Creo que algo así está ocurriendo. Este es el momento en que notamos algo raro en nuestra casa y comenzamos a vivir en el parque, pues sabemos que ahí tenemos garantizada la luz, o lo que es lo mismo, la escritura.

¿Lo mismo? Sí, porque en el signo escrito es donde residen, hasta la fecha, y de un modo exclusivo, la imaginación y la abstracción, dos palabras que contribuyen a definirnos como seres humanos. Más aún: nos son indispensables para definirnos. Sin ellas, el mundo se vuelve más bien plano y también corto. Por mucho que digan, un mundo que únicamente confía sus viajes interiores y su crecimiento espiritual al supuesto infinito de las imágenes y los adelantos técnicos se reduce a sí mismo a las dimensiones de los pisos con salón comedor, televisor y tres dormitorios en donde el nuevo urbanismo, con incomprensibles complicidades y aquiescencias, embute a los habitantes de las ciudades.

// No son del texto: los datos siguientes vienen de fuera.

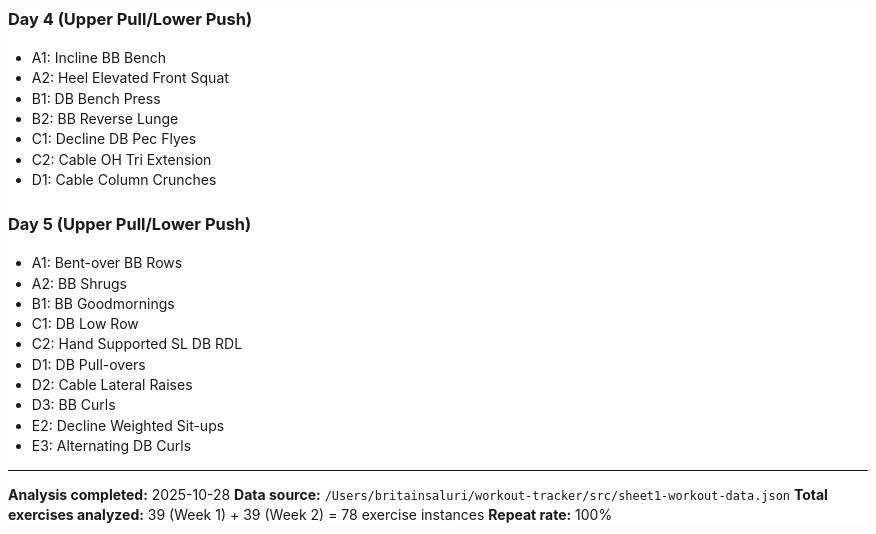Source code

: ### Day 4 (Upper Pull/Lower Push)
- A1: Incline BB Bench
- A2: Heel Elevated Front Squat
- B1: DB Bench Press
- B2: BB Reverse Lunge
- C1: Decline DB Pec Flyes
- C2: Cable OH Tri Extension
- D1: Cable Column Crunches

### Day 5 (Upper Pull/Lower Push)
- A1: Bent-over BB Rows
- A2: BB Shrugs
- B1: BB Goodmornings
- C1: DB Low Row
- C2: Hand Supported SL DB RDL
- D1: DB Pull-overs
- D2: Cable Lateral Raises
- D3: BB Curls
- E2: Decline Weighted Sit-ups
- E3: Alternating DB Curls

---

**Analysis completed:** 2025-10-28
**Data source:** `/Users/britainsaluri/workout-tracker/src/sheet1-workout-data.json`
**Total exercises analyzed:** 39 (Week 1) + 39 (Week 2) = 78 exercise instances
**Repeat rate:** 100%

Las imágenes no han podido nunca y siguen sin poder igualar los poderes de las palabras en el ser humano; ahí es nada: imaginación e idea. De su ausencia han nacido siempre los más variados totalitarismos padecidos por el hombre. Una cultura incapaz de contar el dolor es más bajita, ya no siente el viaje ni es capaz de escribirlo más que en la ficción del vídeo, y está condenada a las fronteras de su aldea y a la música repetitiva de su campanario, y más tarde o más temprano, al totalitarismo. Los destinos de la palabra y del hombre son uno solo.